“Sticks and stones may break my bones, but words can never hurt me.” We’ve heard it, we’ve sung it, for some of us it has become a mantra. But, you know what? It’s not true. Any person who is a survivor of domestic violence (DV) can tell you that. An ASU school paper spreads the word about abuse in the article “Controlling Love”.
I can’t do this article justice without getting into some heavily personal stuff, so I’m just going to pull some quotes that I like. If you have time, I highly recommend reading the article – it’s a good resource for DV victims as well as those who know someone who’s in an abusive relationship.
Kathleen Ferraro, a sociology professor at Northern Arizona University who wrote her dissertation on battered women and the shelter movement, has been working with abused women for decades.
She says that often the warning signs of abusive relationships are there, but that most people in the early stages of a relationship tend to emphasize the positive aspects of their partners, causing them to override the messages that something’s just not right.
“The thing is, people who are physically assaulted readily identify the relationship as abusive,” Ferraro says.

[Data entries]
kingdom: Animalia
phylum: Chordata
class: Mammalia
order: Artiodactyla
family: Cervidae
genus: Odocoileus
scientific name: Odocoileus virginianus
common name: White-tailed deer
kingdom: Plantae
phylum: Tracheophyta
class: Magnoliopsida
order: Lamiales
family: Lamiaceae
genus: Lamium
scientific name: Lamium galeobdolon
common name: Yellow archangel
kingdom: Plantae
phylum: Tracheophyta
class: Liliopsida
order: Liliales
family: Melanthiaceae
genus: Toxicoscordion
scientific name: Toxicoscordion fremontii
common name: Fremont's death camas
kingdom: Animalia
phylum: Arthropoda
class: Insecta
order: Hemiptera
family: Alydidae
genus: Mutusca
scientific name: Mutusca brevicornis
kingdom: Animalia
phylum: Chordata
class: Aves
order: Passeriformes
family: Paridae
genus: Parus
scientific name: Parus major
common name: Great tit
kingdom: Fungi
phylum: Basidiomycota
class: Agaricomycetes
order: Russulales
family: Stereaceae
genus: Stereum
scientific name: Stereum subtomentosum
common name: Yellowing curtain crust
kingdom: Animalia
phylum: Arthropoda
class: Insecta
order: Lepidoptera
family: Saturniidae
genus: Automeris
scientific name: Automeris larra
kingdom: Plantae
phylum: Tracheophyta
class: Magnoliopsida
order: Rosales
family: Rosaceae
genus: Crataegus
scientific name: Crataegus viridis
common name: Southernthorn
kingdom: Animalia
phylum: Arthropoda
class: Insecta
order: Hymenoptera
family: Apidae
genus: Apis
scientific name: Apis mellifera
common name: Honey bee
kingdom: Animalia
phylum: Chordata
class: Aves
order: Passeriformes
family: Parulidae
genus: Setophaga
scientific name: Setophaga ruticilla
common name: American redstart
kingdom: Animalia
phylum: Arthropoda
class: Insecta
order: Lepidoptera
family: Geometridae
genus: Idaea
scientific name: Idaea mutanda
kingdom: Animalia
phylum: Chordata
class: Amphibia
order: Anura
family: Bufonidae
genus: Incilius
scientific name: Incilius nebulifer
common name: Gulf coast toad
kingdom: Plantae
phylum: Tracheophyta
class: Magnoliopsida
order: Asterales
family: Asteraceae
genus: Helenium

Instruction: Output, word for word, the stretch of the passage on abusive relationships starting with "Kathleen Ferraro, a" and going on through "women for decades.".

Output of the task:
Kathleen Ferraro, a sociology professor at Northern Arizona University who wrote her dissertation on battered women and the shelter movement, has been working with abused women for decades.